The kid went about his business, slipping his wrist through the loop in his belt, then hopping down and closing the door, being careful to raise his arm to keep the belt from getting caught. Then he kicked a leg back, fell against the door, kicked and fell again, using his free hand to alternately mimic a pistol firing at the luggage rack and make his coattails flap behind himself. I was reminded of the black-and-white westerns I watched on TV in the afternoons after school. “I think he’s robbing a stagecoach,” I said.
M. M. Banning put a hand on her chest and stepped back from the glass. “Yes. He’s playing. He’s all right. The door can wait. He’s fine. Calm down.” She didn’t seem to be talking to me.
“No worries,” I said. I’m not a person who says slacker things like “no worries” or “enjoy,” but I’ve found the best way to handle anyone difficult—rich worrywart moms, the famished Manhattan vegan ordering a late lunch—is to exude the bland calm of the heavily medicated and go about my business. I kept fiddling with the door. “It jumped the track, that’s all.” I gave the door a fierce jiggle that popped it back in its groove. “When it’s stuck, you do this.” I showed her the lift-and-bounce maneuver. “Listen, when your guy comes back, tell him to replace this glass,” I said, tracing a long jagged line that split one of the giant panes. “That’s an accident waiting to happen. What cracked it? An earthquake?” I didn’t like thinking about earthquakes, but in Los Angeles, how could I not? Still, every place I’d ever lived in had come with its own brand of potential disaster—tornadoes in Nebraska, muggings in New York. I guess beneath my thick veneer of boring beat a heart primed to fall in love with danger.
“Frank’s head cracked it,” M. M. Banning said.
“Ouch. That kind of thing happens more than you might think. The glass is really clean, the kid isn’t paying attention. You should put stickers on the glass at his eye level so he’ll see the doors are closed when he’s running outside to play.”
“Since you know so much about what I ought to be doing, will these stickers of yours keep Frank from pounding his head against the glass when the door has jumped the track and he’s frustrated because it’s hard to open?”
“Oh,” I said. “Well in that case, forget the stickers. I’ll have to show him how to get the door back on track.”
“You do that,” she said, sliding the door closed again. Open. Closed. “Stickers. Ha. You’re not from New York, are you?”
“I’m from Nebraska.”
“Of course you’re from Nebraska. The Show-Me State.”
“I think that’s Missouri.”
“Those states in the middle are all the same,” she said, and opened the door to call, “Come here, Frank. Be quick.” She closed the door, using just her pinkie to move it as she squinted through the glass. “This could take a while,” she said, and checked her watch.

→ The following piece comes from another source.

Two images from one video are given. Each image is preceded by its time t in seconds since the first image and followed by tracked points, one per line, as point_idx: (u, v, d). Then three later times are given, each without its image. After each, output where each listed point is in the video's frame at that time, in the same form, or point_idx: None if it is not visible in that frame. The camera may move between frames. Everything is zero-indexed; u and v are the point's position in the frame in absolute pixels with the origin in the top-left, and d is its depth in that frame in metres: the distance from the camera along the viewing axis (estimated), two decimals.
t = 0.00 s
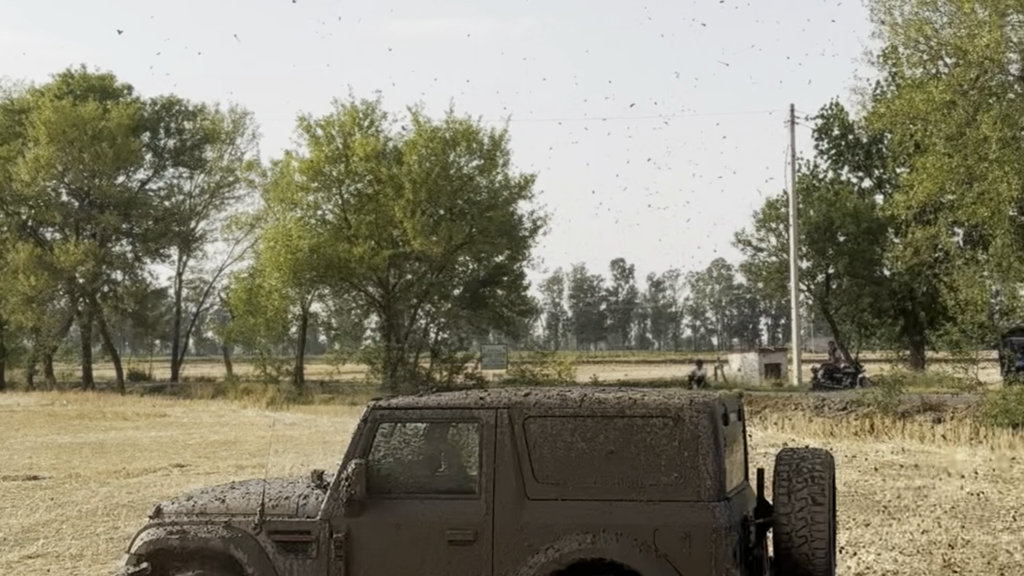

“Coming, Ma,” Frank shouted. He freed himself of his shackles, put his belt back on, and holstered his imaginary six-shooter. Took a turn around the yard and stopped to snap a rose from its stem just below the blossom, stroking its petals intently and giving it some clinical sniffs before stuffing it in his breast pocket and then arranging the petal tips to form a sort of pocket square. Plunged through a border of lemon trees interspersed with huge lavender bushes. Ran back and forth alongside a big evergreen hedge, brushing his fingertips along its top. Clasped his hands behind his back and tilted toward the denuded peach tree until the tilt turned into a spectacular pratfall, set to a symphony of Looney Tunes whistles, explosions, shrieks and groans, all loud enough for us to hear through the glass. After that, Frank lay there for a while, first pretending to be dead, then scratching patterns into the dust with his fingers.
M. M. Banning looked at her watch again. “Five minutes.” She opened the door and called, “Frank! While we’re young.” Then she looked at me and said, “While you’re young, anyway. How old are you?”